Nunca es tarea fácil confrontar a un espectador anestesiado por un cine comercial, tan inerte como vulgar, a sus propias verdades, dogmas y creencias; menos todavía si estas prevalecen por autoconciencia de privilegio. Cintas como Campeones, Coda o incluso La teoría del todo operan en un plano ético cómodamente conocido, que reflejan falsamente el concepto de “discapacidad”, sin entender antes qué es la “capacidad”; no se puede encontrar antónimo a la nada. En demasiadas ocasiones, se reduce la capacitación a la actividad productiva, cuando la afectividad es tan o más importante y ha de ser cultivada para que el hombre pueda verse completado. La verdadera discapacidad es no poder amar, o eso parece querer decir Federico Luis Tachella, ganador del Gran Premio de la Semana de la crítica, quien con una cámara desprejuiciada filma a un grupo de jóvenes discapacitados mentales y la humanidad que emerge de estos: sus risas, sus llantos, sus verdades, sus amores, sus necesidades, su realidad y la vida que de esta se sustrae.
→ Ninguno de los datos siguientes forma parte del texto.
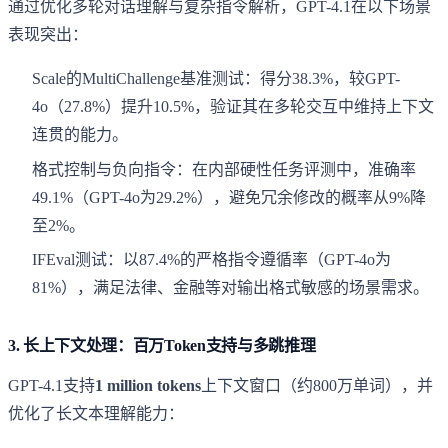
通过优化多轮对话理解与复杂指令解析，GPT-4.1在以下场景
表现突出：
Scale的MultiChallenge基准测试：得分38.3%，较GPT-
4o（27.8%）提升10.5%，验证其在多轮交互中维持上下文
连贯的能力。
格式控制与负向指令：在内部硬性任务评测中，准确率
49.1%（GPT-4o为29.2%），避免冗余修改的概率从9%降
至2%。
IFEval测试：以87.4%的严格指令遵循率（GPT-4o为
81%），满足法律、金融等对输出格式敏感的场景需求。
3.
长上下文处理：百万Token支持与多跳推理
GPT-4.1支持
1 million tokens
上下文窗口（约800万单词），并
优化了长文本理解能力：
En su ópera prima en solitario, Federico Luis proyecta una lúcida mirada —más cercana a la presentación que a la representación— al concepto de discapacidad en un mundo “capacitado”. Con una dirección minimalista, desprovista de artificiosidad y dejando que la poesía de los propios personajes e imágenes emane por sí misma, el realizador consigue una composición semi-documental con cámara en mano y una puesta en escena muy cercana a Ken Loach, los Dardenne e incluso, en algunas secuencias, al primer Sean Baker. El director trata con estos elementos la pulsión juvenil y pasional de los chicos del grupo, que son filmados como seres complejos y multidimensionales, ansiosos por amar y por rebelarse, al igual que los neuronormativos; siendo esta una de las grandes virtudes de la cinta. El naturalismo de sus imágenes confluyen armoniosamente con el contenido, a priori incómodo de estas, que cuestiona la propia percepción del espectador sobre la discapacidad y su —normalmente infantil y cautelosa— representación fílmica.
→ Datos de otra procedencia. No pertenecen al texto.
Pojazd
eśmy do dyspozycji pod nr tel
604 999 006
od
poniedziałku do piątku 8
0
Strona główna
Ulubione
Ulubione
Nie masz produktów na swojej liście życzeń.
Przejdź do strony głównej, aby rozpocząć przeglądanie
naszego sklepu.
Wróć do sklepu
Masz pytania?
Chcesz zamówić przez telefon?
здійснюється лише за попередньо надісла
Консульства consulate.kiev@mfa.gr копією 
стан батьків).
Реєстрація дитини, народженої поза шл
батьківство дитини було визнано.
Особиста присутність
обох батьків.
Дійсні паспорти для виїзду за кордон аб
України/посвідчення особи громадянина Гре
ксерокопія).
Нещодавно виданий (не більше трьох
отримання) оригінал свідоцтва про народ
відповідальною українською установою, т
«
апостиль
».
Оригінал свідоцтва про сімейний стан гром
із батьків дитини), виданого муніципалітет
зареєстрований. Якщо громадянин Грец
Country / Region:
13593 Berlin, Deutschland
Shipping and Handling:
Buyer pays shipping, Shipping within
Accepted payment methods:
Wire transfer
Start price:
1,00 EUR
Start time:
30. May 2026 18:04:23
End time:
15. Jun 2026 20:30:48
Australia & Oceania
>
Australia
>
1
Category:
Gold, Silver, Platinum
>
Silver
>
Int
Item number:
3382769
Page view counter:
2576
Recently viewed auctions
Cierto es también que el aparato discursivo del cineasta, con facilidad, se distiende algo artificiosamente y pierde focalización en el relato, pivotando hacia tramas no tan consistentes como la principal, que, si bien añade profundidad a los personajes, destensa muchas de sus escenas, que aun estando exentas de condescendencia, se acercan demasiado al exhibicionismo; siguiendo la idea falsamente preconcebida de que el realismo social ha de serlo inherentemente, negada rotundamente por autores como el ya citado Loach o Aki Kaurismäki.
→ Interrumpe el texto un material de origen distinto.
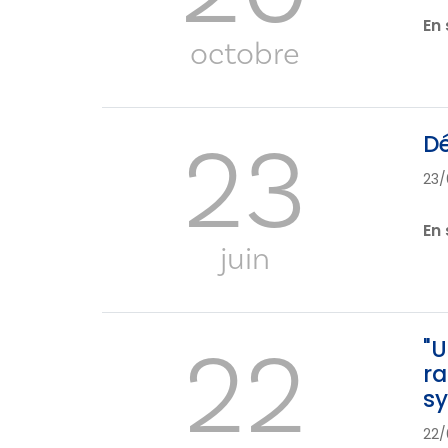
En 
octobre
23
Dé
23/
En 
juin
22
"U
ra
sy
22/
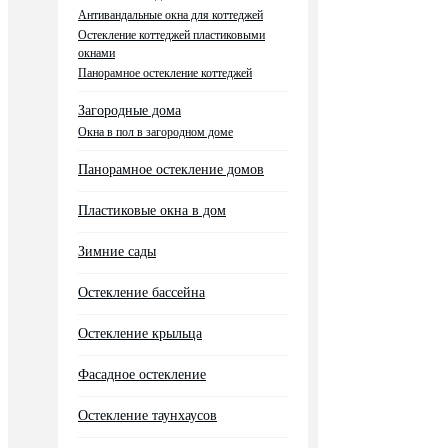
Антивандальные окна для коттеджей
Остекление коттеджей пластиковыми
окнами
Панорамное остекление коттеджей
Загородные дома
Окна в пол в загородном доме
Панорамное остекление домов
Пластиковые окна в дом
Зимние сады
Остекление бассейна
Остекление крыльца
Фасадное остекление
Остекление таунхаусов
Destaca también la honesta y bella actuación del reparto, que humaniza a un grupo no solo usualmente infrarrepresentado, sino también infantilizado, lo cual sepulta cualquier rasgo identitario personal y dificulta la unión del grupo, concepto tratado sutilmente por Federico Luis. La mimetización del protagonista con el grupo —o, lo que es lo mismo, la disolución de la identidad personal en la identidad colectiva— se hace presente de manera progresiva, aunque algo morbosa, excediéndose en la forma y desplazando los móviles de este tanto que, por momentos, se desdibujan hasta desaparecer.
Federico Luis firma en su ópera prima un bellamente realista film que con un lente desprejuiciado y una dirección naturalista que proyecta una sensible mirada hacia los jóvenes discapacitados, mientras confronta a un acomodado espectador a su percepción unidimensional e infantil de estos. Aunque peque de ciertos errores habituales y entendibles de un director novel, compone una obra más que digna y justa merecedora del Gran Premio de la Semana de la crítica en Cannes.